## Text extract
** BEGIN **
Let us turn therefore to the second possible source of the metals, the material floating in solution in the sea. The asserted discovery of gold in sea water dates from 1,856, when it was found that some Muntz metal plates, that had been part of a ship’s sheathing were richer in gold than similar Muntz metal, that had not been exposed to the sea. FIELD suggested that the excess was gold that had been in solution in the sea and had been deposited on the Muntz metal by electrolytic action.

Since then several chemists have claimed to have detected gold in appreciable quantities in ordinary, sea water. Prof. LIVERSIDGE, one of the most distinguished of Australian chemists, has found from half to one and a half grains of gold to the ton of sea water on the coast of New South Wales.

Many patents have been taken out for processes, invented to exploit this vast mine of idle gold.

Other chemists, however, have failed to confirm these sanguine expectations. DON, of Otago, found either no gold in sea water or only the minutest trace, viz. .07 of a grain per ton, or one part of gold to two and a quarter million parts of water, or .000,000 42%. To deduct such infinitesimal quantities is impossible except by chemists of exceptional skill in manipulation and working with chemicals of almost miraculous purity. So before we take the existence of gold in sea water as established we must consider whether its existence there is reasonably probable. The most plausible hypothesis as to the form in which the gold may occur in sea water represents it as occurring in what is described as a double chloride of gold and potassium, and that salt is very readily decomposed ; the chloride is broken up and its gold precipitated;

“ It would be quite inconceivable,” says Prof. Louis, M.A. “ that metallic gold should not be deposited from this sea water, together with the sedimentary rocks forming on the sea, bottom, if it is allowable to take the ordinary laboratory re-actions of gold as our guide.”

Thus even if a supply of gold solution were actually poured into the sea, it is difficult to see how it could stop there, in the presence of the many agents tending to cause its steady elimination. Moreover, careful analyses prove that sea- deposits, even under conditions favourable to gold deposition, contain no gold. Thus DON found no trace of gold in muds now forming on the New Zealand coast. DON has also proved that the marine sedimentary rocks of Victoria are free from gold, except when they contain minerals that have been subsequently introduced. Thus at Ballarat the slates only contain gold when they also contain pyrites; and the agents that introduced the pyrites probably also introduced the gold.
** END **
## Listing
** BEGIN **
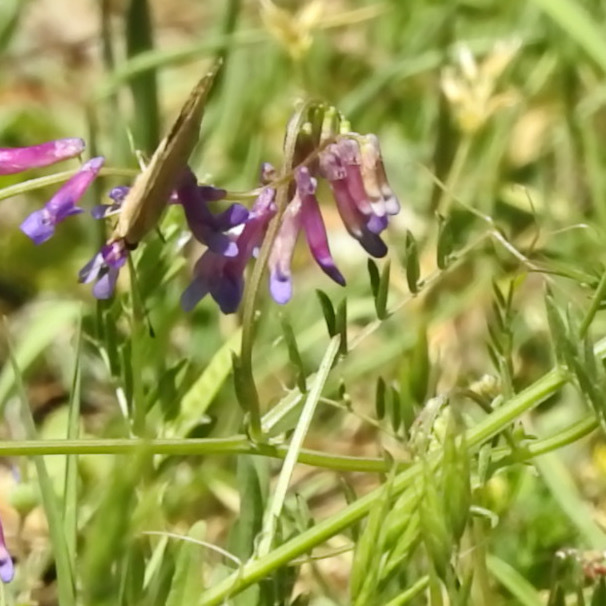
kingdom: Plantae
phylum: Tracheophyta
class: Magnoliopsida
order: Fabales
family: Fabaceae
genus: Vicia
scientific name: Vicia villosa
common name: Fodder vetch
** END **
## The tasks
1: In the text on gold in sea water, how much gold per ton of sea water did Liversidge find on the coast of New South Wales?
2: Write the next part of the text on gold in sea water, beginning after its final sentence.
The records are separate material and unrelated to the text on gold in sea water.

## Expected outputs
1: From half to one and a half grains of gold to the ton.

2:
We may at any rate safely conclude, even if sea water does contain gold, that it is quite unproved and is highly improbable that this source supplied the gold of our quartz veins.

Hence neither the metalliferous silicates, nor the waters of the sea can supply us with the primitive source of the metals. We are driven in our quest from the possible superficial sources to the deep belt below the earth’s crust.

The Agencies of Gold Transport

If the gold originally came thence, we must enquire what are the transporting agents, that have brought it from its deep subterranean vaults.

Three distinct groups of agents have been invoked.

  1. Gases charged with metallic vapours.
  2. Molten rocks injected as igneous dykes.
  3. Hot waters carrying ores in solution, which are deposited when the waters are cooled by reaching the cold upper zone of the earth’s crust.

Each agency has had its champions, and each agent has probably taken some part in “ ore formation.” Ascending vapours may account for the tin ores of Glen Wills. The igneous origin of the gold quartz veins was long a popular belief among Victorian miners, and HOWITT has shown that there are good grounds for this belief in the case of some quartz veins. But such injected veins are scarce and economically unimportant, and there can be no doubt that the overwhelming majority of gold quartz lodes and other mineral veins is due to the action of pecolating water.

The Circulation of Ore-Depositing Waters

Hence it follows that the depth to which ores can extend will depend on the depth to which water can exist and act. Therefore, we must consider what are the factors that control the action and circulation of subterranean water.

Whence comes this ore-depositing water ? According to one school of geologists, including all the lateral secretionists, it is rain water that has worked its way down through cracks and fissures and pores to a great depth below the surface. The water is pulled down partly by the attraction of gravity, but mainly by that impulse which causes a current to spread through the full width and depth of the channel open to it.

If we pour water into a vessel at one side and let it escape at the opposite side, the water does not flow as a narrow stream, direct from its point of entrance to its exit. It flows most quickly along that line ; but every drop of water in the vessel takes part in the movement. The current spreads sideways and downwards till, in the technical phrase, it utilises the whole available cross section. Accordingly, as has been shown in a valuable and suggestive memoir by VAN HISE, if we take the earth’s crust and let water enter at one point and flow out at another, the current is not confined to the shortest route between the two points. It spreads out laterally and extends downwards. If there were no countervailing agent, the water would accumulate until the whole of the rocks below the surface belt would be sodden with heated waters.

The possible existence of this deep reservoir of ore-secreting water is an interesting conception. If it be true, then there is beneath us a sea, broader, deeper, and more powerful than the oceans upon the earth’s surface ; for this subterranean sea would be literally boundless, underlying alike ocean and continent, ranging unbroken from the equator to both the poles; its least depth would be greater than the deepest of known oceanic abysses, and its superheated waters would have far greater chemical power than that of our comparatively cold and inert seas.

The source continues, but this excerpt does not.